Old schools are a common feature of deserted Hebridean islands. They date back to the late 19th/early 20th centuries when they still had sizeable populations. The population of Taransay was 76 in 1911. The houses of the native population (it's not always accurate to call them "crofters") were of the "black house" type with low drystone walls which, now roofless, have receded back into the landscape (although are still discoverable if you look carefully and clearly visible on Google Earth). But "public buildings" such as schools - churches are another example - were of stone and lime and slated and have survived more prominently in the environment. The island of Mingulay south of Barra is another example of a deserted island (abandoned in 1911) where the school and the church remain prominent while the houses have retreated into the environment.

It's often a similar story with the house of the commercial sheep farmer who intruded himself onto the scene in the second half of the 19th century - many's the Hebridean island with the gaunt remains of an empty farmhouse.  I don't know the history of the coexistence of the farmer with the native population on Taransay - it was probably tense and would be an interesting historical study.

Back in 2011, the farm buildings also remain on Taransay. The sale brochure describes them as "the Bothy" and providing "fairly basic" accommodation for groups of up to 10 people. For estate agents to describe something in such lukewarm terms must mean it's pretty crap and I'd guess it's not been maintained since the Castaways lived there in 1999. Certainly, the Bothy is not advertised as self catering holiday accommodation as the farmhouse and old school are on the island's website.


If they were situated on Harris (where there would be mains electricity and a public road to the front door so you can reach them 365 days a year!), the farmhouse would probably be worth about £150,000, the old schoolhouse about £100,000 and "the Bothy" about £50,000. So, given that the profits from a sheep farm on the mainland, never mind an offshore island are sweeties, what are you paying the other £1.7 million for on Taransay?

Well, a whole lot of this:-


and a big chunk of that:-

The thing is, you don't need to buy the right to enjoy "that". There's no such thing as a private island in Scottish Law a la Mustique or Necker Island in the Caribbean.
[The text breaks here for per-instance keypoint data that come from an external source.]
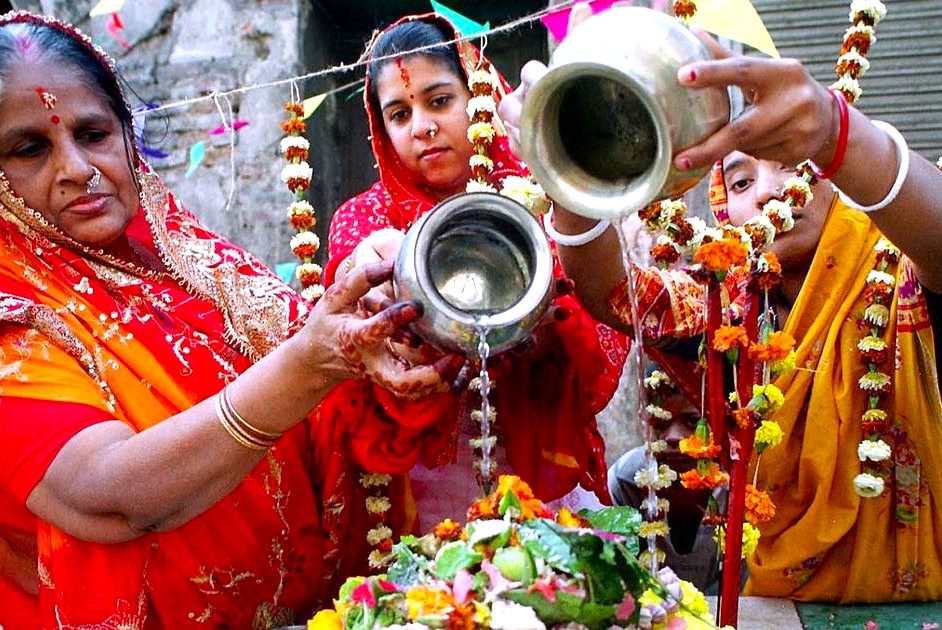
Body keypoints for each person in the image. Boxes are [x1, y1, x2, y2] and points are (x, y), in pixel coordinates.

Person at [0, 12, 464, 629]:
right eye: (30, 148)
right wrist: (312, 362)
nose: (78, 168)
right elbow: (104, 497)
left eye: (94, 134)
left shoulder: (197, 264)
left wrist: (384, 331)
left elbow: (330, 394)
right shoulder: (16, 315)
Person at [499, 2, 942, 603]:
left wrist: (841, 132)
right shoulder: (724, 306)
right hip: (776, 606)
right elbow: (612, 293)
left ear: (837, 171)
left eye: (792, 160)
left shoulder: (902, 271)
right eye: (738, 180)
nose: (764, 192)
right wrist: (568, 158)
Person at [324, 13, 628, 530]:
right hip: (421, 483)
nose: (421, 127)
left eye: (439, 101)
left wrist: (550, 329)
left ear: (479, 97)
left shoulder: (547, 198)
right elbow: (355, 356)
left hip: (537, 466)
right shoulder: (363, 220)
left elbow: (601, 325)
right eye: (399, 114)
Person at [607, 366, 721, 594]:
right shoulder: (625, 480)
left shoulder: (739, 485)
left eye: (692, 421)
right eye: (659, 422)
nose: (673, 436)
Any yachtsman or kayaker is at liberty to land on Taransay and, provided he behaves "responsibly" and doesn't do it on the doorstep of the farmhouse or the other buildings while anyone's staying there, have a barbecue, camp for the night or walk all over the island. He wouldn't be allowed to fish the lochs or shoot the deer but I'm not sure that dubious privilege is worth paying seven figures for.

  In reality, the estate agents are hoping there's someone out there gullible enough to cough up nearly two big ones solely for the privilege of being able to say they're the owner of Taransay - it's really just an upmarket version of these rackets where you buy a square foot to call yourself the "laird" of Glen Teuchter.

Enter Ben Fogle, daytime TV presenter and most famous of the Castaways. He's been quoted in the Stornoway Gazette saying he wants to get a consortium together to buy Taransay for a wildlife reserve. Well, it's kind of already a wildlife reserve, Ben - it doesn't need you and your chums' money to make it one!